終演後、打ち上げに参加。みんな気さくで良い人たちだった。「みんな、何を基準に異性を選ぶ?」と質問した。「話が合う人」「空気のような存在」「スタイル」「顔さえよければあとは何でもいい」という人もいた。人に訊いといて、僕は何と答えればよいか迷った。「僕を好きな人」かなと思った。僕のことを好きでなければ何も始まらないからだ。しかし、僕がその人を恋愛対象として見ていなければこれも進んでいかない。どうしたら相思相愛になるか、結局は、わからなかった。

11月30日(土)


山形蔵オビハチはステキなところだった。神野さんに「今日は、どのくらい入りそうですか?」と訊くと、「予約は10人弱です。
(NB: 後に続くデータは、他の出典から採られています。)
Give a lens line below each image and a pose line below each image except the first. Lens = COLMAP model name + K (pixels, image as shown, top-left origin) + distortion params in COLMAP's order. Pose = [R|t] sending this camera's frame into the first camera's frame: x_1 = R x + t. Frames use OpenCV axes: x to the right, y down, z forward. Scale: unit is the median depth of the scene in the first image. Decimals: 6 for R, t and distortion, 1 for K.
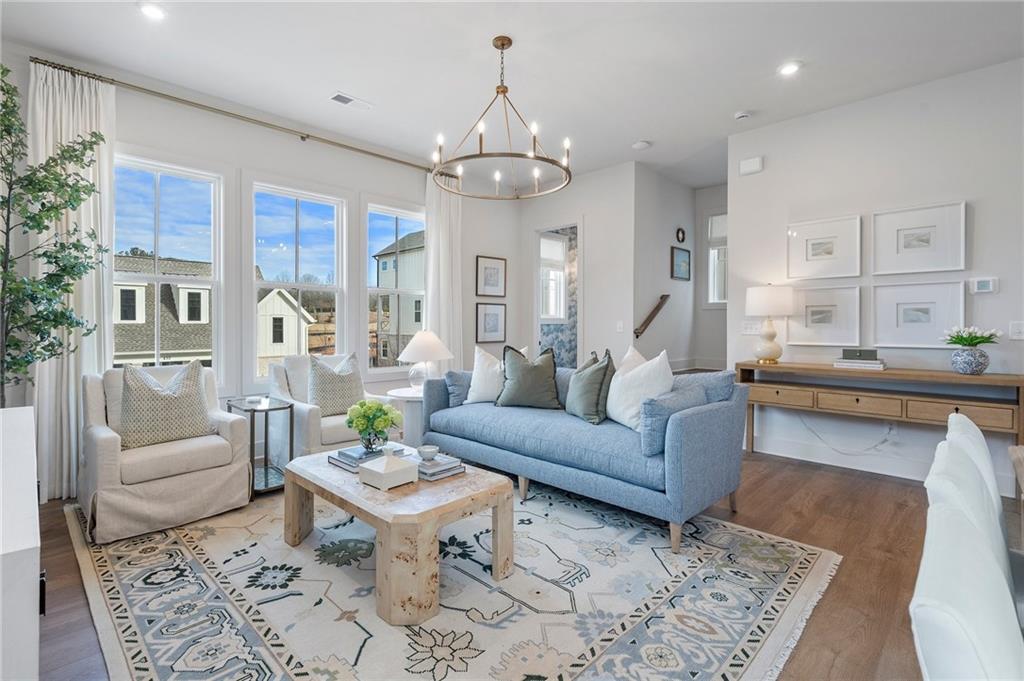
lens RADIAL K [[476.6, 0, 502.9], [0, 476.6, 326.1], [0, 0, 1]] dist [-0.002687, 0.000341]
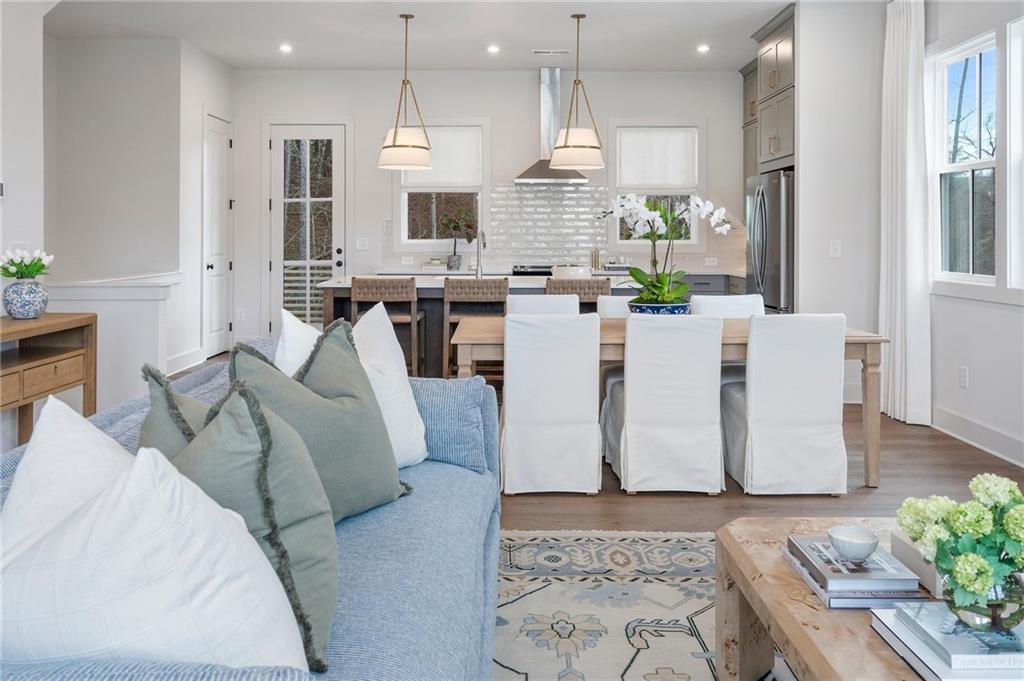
lens RADIAL K [[834.0, 0, 505.4], [0, 834.0, 229.4], [0, 0, 1]] dist [0.001763, 0.001873]
pose [[-0.700177, 0.002164, 0.713966, -0.383000], [0.001533, 0.999998, -0.001528, -0.026954], [-0.713968, 0.000025, -0.700178, 1.387577]]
当日、期待しているんです」と言う。10人弱と聞いて、一瞬、ガクッときたが、神野さんが一所懸命宣伝したにも関わらず、この数字は、いかに自分の名が知られていないからであってしょうがない。リハが終わったころ、ふくちゃんクリニックの木原先生から予約が入ったことを知らされた。僕は嬉しくて数字のことを忘れた。予約と当日の料金が同じだったせいだろうか、最終的には31人の方が見えて、椅子もなんとなく埋まり、ほっとした。

木原先生に、急遽、飛び入りで1曲歌ってもらった。終演後、木原先生を駐車場まで送って行く道すがら話した。「早川さん、20年前ジァンジァンで歌っていたころと比べると、ピアノの音数が多くなりましたね」と言われた。自分ではまったく気づかなかったことなので、ちょっとびっくりした。未だに僕はアドリブで鍵盤を弾くことはまったく出来ず、いつまでたっても、簡単なメロディも綱渡り状態、いつ、ポロッと間違えるかわからないくらい不安定なのに、音数が多くなったとは。

音数が多くて、複雑であれば、多くを語っているとは限らないことは十分承知しているのだけど、もしかしたら、ソロでやる時、心細さを感じて、僕は自分のレベル以上のことをしようとしているのだろうか。その話を神野さんにしたら、「いや、それは、早川さんの演奏中、HONZIや佐久間正英さんの音が聴こえて来るからではないですか」と言われた。木原先生の感受性も神野さんの感受性もステキだなと思った。